「食」習慣は5色バランスではじめよう
栄養管理士として「食からの健康づくり」をテーマにさまざまな活動を展開されている杉本恵子さんが提唱している「食材5色バランス健康法」。
「食」習慣を「黒・緑・黄・赤・白」の見た目で判断し、毎食ごとに5色のバランスを考えて摂るだけの食事法です。
黒はシイタケ、メカブ、そば、アサイーなど。緑は小松菜、ピーマン、ブロッコリー、アスパラガスなど。黄は納豆、コーン、チーズ、さつまいもなど。赤は豚肉、トマト、ニンジン、サバなど。白は豆腐、牛乳、たまねぎ、ニンニク、大根など。
これらが代表的な色分けした食材です。
とても簡単なこの5色健康法。今回はより具体的にこの健康法を習慣的に摂りいれる方法を、考えてみましょう。
食生活は急には変えられないとまずは知ろう
プロが考えたダイエットや食生活を改善するプログラムは、世の中にたくさんあります。しかし、なかなかうまくいかないことが多いようです。
それは、なぜだと思いますか?
食生活を変えていくのは初心者のまったく走れないランナーに付き添って一緒に走るようなもの。ランナーをサポートするには、その人に合わせて、わかるように合図をしながら一緒に走らなければいけません。
ですが、多くの食事指導は相手のことを見ないで、いきなりグイと引っ張るようなもの。それではランナーは戸惑います。同じくこれまで食べてきたものをいきなり「ストップ」されてしまえば、誰だって嫌になってしまいます。
それまでの生き方、食生活を積み重ねてきたものは急になくすことはできません。1カ月で新しい食生活に変えるというのは現実的ではないのです。3カ月ぐらいで少し変わる兆しが見えはじめ、半年経ってようやく自分でも変わったことが実感できるぐらいでちょうどいいと思います。
ダイエットでも同じですが、急に変わったものはそのときはよくても、後からリバウンドがきます。それでは意味がありません。
仕事ができるビジネスパーソンほど、目指すものから逆算して何をやればどうなるかというマネジメントができるはずです。食と健康をマネジメントすることもまったく同じなのです。
誰でも人生で3回変わるタイミングがある
「5色健康法」で食と健康を考えた食生活に変えることは、決して難しいことではありません。
人間には誰にでも3回、意識が行動が変わるタイミングがあると言います。
まず最初は結婚をして、自分以外の人間と暮らし始めたとき。そして次が、子どもが生まれて新しい家族が増えたとき。そして3回目は、定年間近になり第二の人生を考え始めるときです。

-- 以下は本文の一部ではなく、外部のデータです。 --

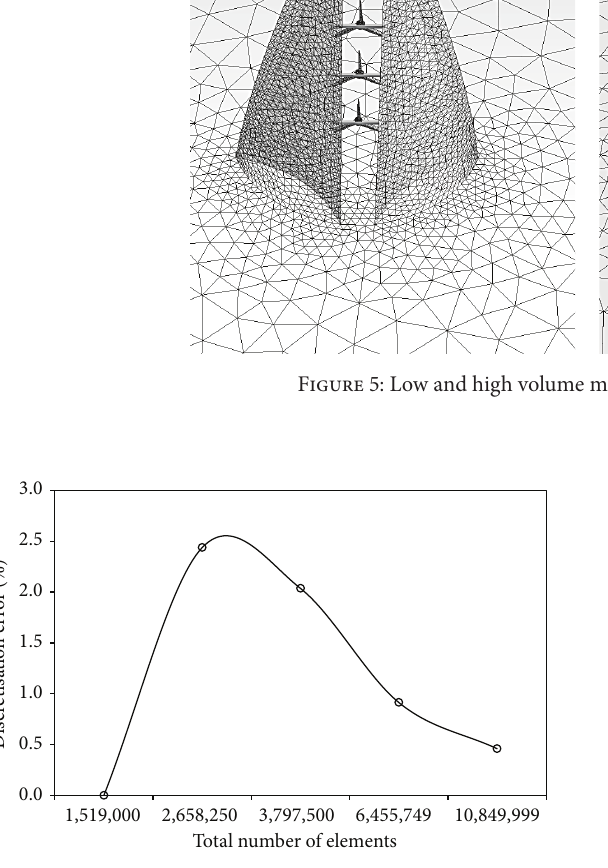
Figure 6: Variation in discretisation error at increasing number of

いずれのタイミングでも共通するのは「このままではいけない」「もっと良くしたい」という気持ちが出てくること。
そんなときは自分だけでは、なかなか変えるのが難しいこともあります。
聖路加国際病院の名誉院長であられる日野原重明先生はこんなことを仰っています。
「自分が健康になりたいなら、健康を意識している人と友達になりなさい」
皆さんのまわりにも食と健康を意識している人がいたら、その人の行動を真似して参考にするのもいいと思います。大事なことは、とにかく「意識」を向けることです。何も意識をしないのがもっともよくありません。
一見、健康そうに見えてバリバリ仕事をしていた人が、ある日、倒れてしまうことも珍しくありません。そういった人は、自分には病気は無関係だと自分の健康について意識すらしていないことが多いのです。
そうでなくともビジネスパーソンの身体はさまざまなストレスを受けているのですから、やはりまずみなさん自身が「食と健康」に意識を向けて、日々何を食べているのか、「5色」をベースに変えていってほしいと思います。
まず最初に一週間をやってみる
「5色健康法」を取り入れた人に共通するのは、自分の身体を動かすことが苦ではなくなること。
自分で何を食べたかを常に意識しているので、例えば「好きな肉をちょっと食べ過ぎたかな」と思えば、その分、次の日には意識して歩こうといった具合です。
決して我慢したり無理な食事制限をするのではなく、「5色」を意識して食べながら身体を動かすようになるのが特徴といえるでしょう。
なぜそうなるかといえば、「5色健康法」を取り入れることで、食材の力が体に効いていることがわかり、自分で自分の身体をコントロールしている実感ができるからです。
何も意識せずに食べていたときと比べたら、「白」の食材のご飯をちょっと減らして、代わりに「黄」の納豆をしっかり食べようと行動を変えることができるので、自ずと体重も減らしやすくなります。
そこにさらに運動もするわけですから、自分で自分の身体をマネジメントできている実感も持てるわけです。
簡単に効率よくできる5色健康法をはじめよう
「5色健康法」は、厳密に毎食のカロリーを計算して意識する必要はありません。それでも結果的にカロリーを減らすことができます。
個人差はありますが、早い人では1週間5色を意識して食べるように変えてみると、体重も減って疲れにくくなったと感じる人もいます。一週間でこれだけの変化があるのだから、これを1カ月、半年と続けることができれば、もっといい状態に変われるのではないか。そう思うのも自然なことです。
そうやって特に難しいことも無理なこともやっていないのに、自然と元気で健康になれる。それはやはり「5色健康法」が私たち日本人が昔から受け継いできた、日本人にとってちょうどいい食生活に合っているからではないでしょうか。
日本人の食と健康の知恵。それは時代を超えてつながれていくものです。みなさんもこれを機にぜひ、「5色健康法」を試していただければ幸いです。